Computing Error Metrics¶

As we tune the features in our model it will be important to define some useful error metrics.

In [26]:
from sklearn.metrics import mean_squared_error, mean_absolute_error
In [27]:
print("Mean Squared Error:", 
      mean_squared_error(data["Y"], data["Yhat_sklearn"]))
Mean Squared Error: 3.7756044320694873
In [28]:
print("Mean Absolute Error:", 
      mean_absolute_error(data["Y"], data["Yhat_sklearn"]))
Mean Absolute Error: 1.5446935067491216
In [29]:
print("Root Mean Squared Error:", 
      np.sqrt(mean_squared_error(data["Y"], data["Yhat_sklearn"])))
Root Mean Squared Error: 1.9430914626104163
In [30]:
print("Standard Deviation of Residuals:",  
      np.std(data['residuals_sklearn']))
Standard Deviation of Residuals: 1.9430914626104165

As we play with the model we might want a standard visualization

In [31]:
from plotly.subplots import make_subplots

def evaluate_model(predict, grid_points=30):  
    # Compute Y and Yhat
    Y = data["Y"].to_numpy()
    Yhat = predict(data[["X0", "X1"]].to_numpy()).flatten()
    # Compute and print error metrics
    print("Mean Absolute Error:", mean_absolute_error(Y, Yhat))
    print("Root Mean Squared Error:", np.sqrt(mean_squared_error(Y, Yhat)))

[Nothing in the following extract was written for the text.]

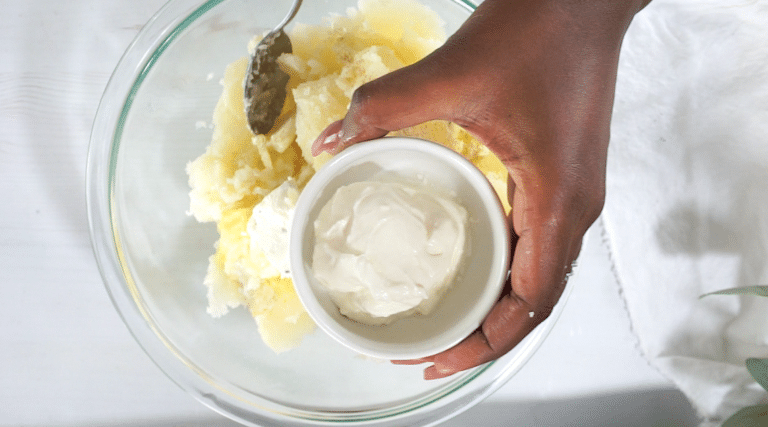
Find the location of `spoon`. spoon is located at coordinates (262, 96).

    # Make Side by Side Plots
    fig = make_subplots(rows=1, cols=2, 
                        specs=[[{'type': 'scene'}, {'type': 'xy'}]])
    fig.add_trace(data_scatter, row=1, col=1)
    surf = make_surface(predict, 
                       data[["X0", "X1"]].to_numpy(), 
                       grid_points=grid_points)
    fig.add_trace(surf, row=1, col=1)
    fig.update_layout(layout)
    
    fig.add_trace(go.Scatter(x=Yhat, y=Y, mode="markers"), row=1, col=2)
    ymin = np.min([np.min(Y), np.min(Yhat)])
    ymax = np.max([np.max(Y), np.max(Yhat)])
    fig.add_trace(go.Scatter(x=[ymin,ymax], y=[ymin,ymax], name="y=yhat"))
    fig.update_layout(xaxis_title ="yhat", yaxis_title="Y")
    fig.update_layout(showlegend=False)
    fig.show()

Examining our latest model:

In [32]:
evaluate_model(model.predict, grid_points=5)
Mean Absolute Error: 1.5446935067491216
Root Mean Squared Error: 1.9430914626104163

Our first model without the intercept term:

In [33]:
no_intercept_model = LinearRegression(fit_intercept=False)
no_intercept_model.fit(data[["X0", "X1"]], data[["Y"]])
Out[33]:
LinearRegression(fit_intercept=False)
In [34]:
evaluate_model(no_intercept_model.predict, grid_points=5)
Mean Absolute Error: 4.814916851370774
Root Mean Squared Error: 5.217264403053303

Examining the above data we see that there is some periodic structure as well as some curvature. Can we fit this data with a linear model?